» Document extract
Average mean depth obtained from mapping short read Illumina sequences of DNA recovered from Whatman 903 cards (A). Percentage of V. cholerae reference genome N16961 covered by short Illumina reads mapped by SMALT (B). Artemis visualization of the short Illumina reads of sample 600066 mapped to the Vibrio cholerae reference genome N16961 (C).

https://doi.org/10.1371/journal.pntd.0007330.g001

In both APW-enriched specimen spotted filter papers and culture isolate spotted filter papers, Spearman correlation test showed a positive correlation between the quantity of V. cholerae DNA and the percentage of V. cholerae genome covered by short reads in DNA extracted from both APW-enriched and culture isolate spotted filter papers (Spearman correlation score = 0.42, p < 0.1) (S2 Fig). A minimum concentration of 0.02 ng/μL of V. cholerae specific DNA in the sample generated more than 75% coverage when mapped against the reference genome. 43% of all spotted filter papers that showed successful mapping contained a concentration of V. cholerae DNA greater than 0.02 ng/μL. The percentage of the reference genome mapped appeared to plateau between a concentration of 0.2 and 0.3 ng/μL.

When comparing the mapping data according to the sample preparation protocol used, APW-enriched specimen spotted filter papers generated slightly higher mapping quality scores, specifically 148.7 ±144.03 mean depth and 70.52% ±26.81 reference genome covered compared to 105.86 ±81.4 mean depth and 66.14% ±25.52 reference genome covered for isolate spotted filter papers (Fig 1). The two protocols, APW-enriched specimen and culture isolate spotted filter paper were not statistically significant (Wilcoxon rank test, p-value = 0.5518 and p-value = 0.1965 for mean depth and reference genome covered respectively).

» Required tasks
1 - In the passage on V. cholerae genome mapping, what minimum concentration of V. cholerae DNA produced more than 75% coverage of the reference genome?
2 - Reproduce the part of the passage on V. cholerae genome mapping starting with "Average mean depth" and going on through "genome N16961 (C).".

» Supplied information
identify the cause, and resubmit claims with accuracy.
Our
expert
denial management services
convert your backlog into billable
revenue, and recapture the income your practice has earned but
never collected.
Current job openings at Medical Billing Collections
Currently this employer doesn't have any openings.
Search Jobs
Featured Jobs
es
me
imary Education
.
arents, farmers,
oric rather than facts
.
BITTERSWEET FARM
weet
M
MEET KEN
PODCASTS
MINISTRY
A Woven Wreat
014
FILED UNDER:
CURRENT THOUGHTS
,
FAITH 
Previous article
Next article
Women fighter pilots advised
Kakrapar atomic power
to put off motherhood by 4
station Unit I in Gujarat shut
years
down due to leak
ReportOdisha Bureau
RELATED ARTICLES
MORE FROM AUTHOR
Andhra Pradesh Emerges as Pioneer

---

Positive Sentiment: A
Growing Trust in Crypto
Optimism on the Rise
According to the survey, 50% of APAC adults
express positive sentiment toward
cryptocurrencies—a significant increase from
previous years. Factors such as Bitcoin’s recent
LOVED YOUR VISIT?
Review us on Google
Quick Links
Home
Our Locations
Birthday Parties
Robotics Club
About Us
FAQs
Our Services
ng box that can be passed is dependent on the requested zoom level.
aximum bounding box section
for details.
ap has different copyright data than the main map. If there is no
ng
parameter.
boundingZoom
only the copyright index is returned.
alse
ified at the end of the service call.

» Responses per task
1 - 0.02 ng/μL

2 -
Average mean depth obtained from mapping short read Illumina sequences of DNA recovered from Whatman 903 cards (A). Percentage of V. cholerae reference genome N16961 covered by short Illumina reads mapped by SMALT (B). Artemis visualization of the short Illumina reads of sample 600066 mapped to the Vibrio cholerae reference genome N16961 (C).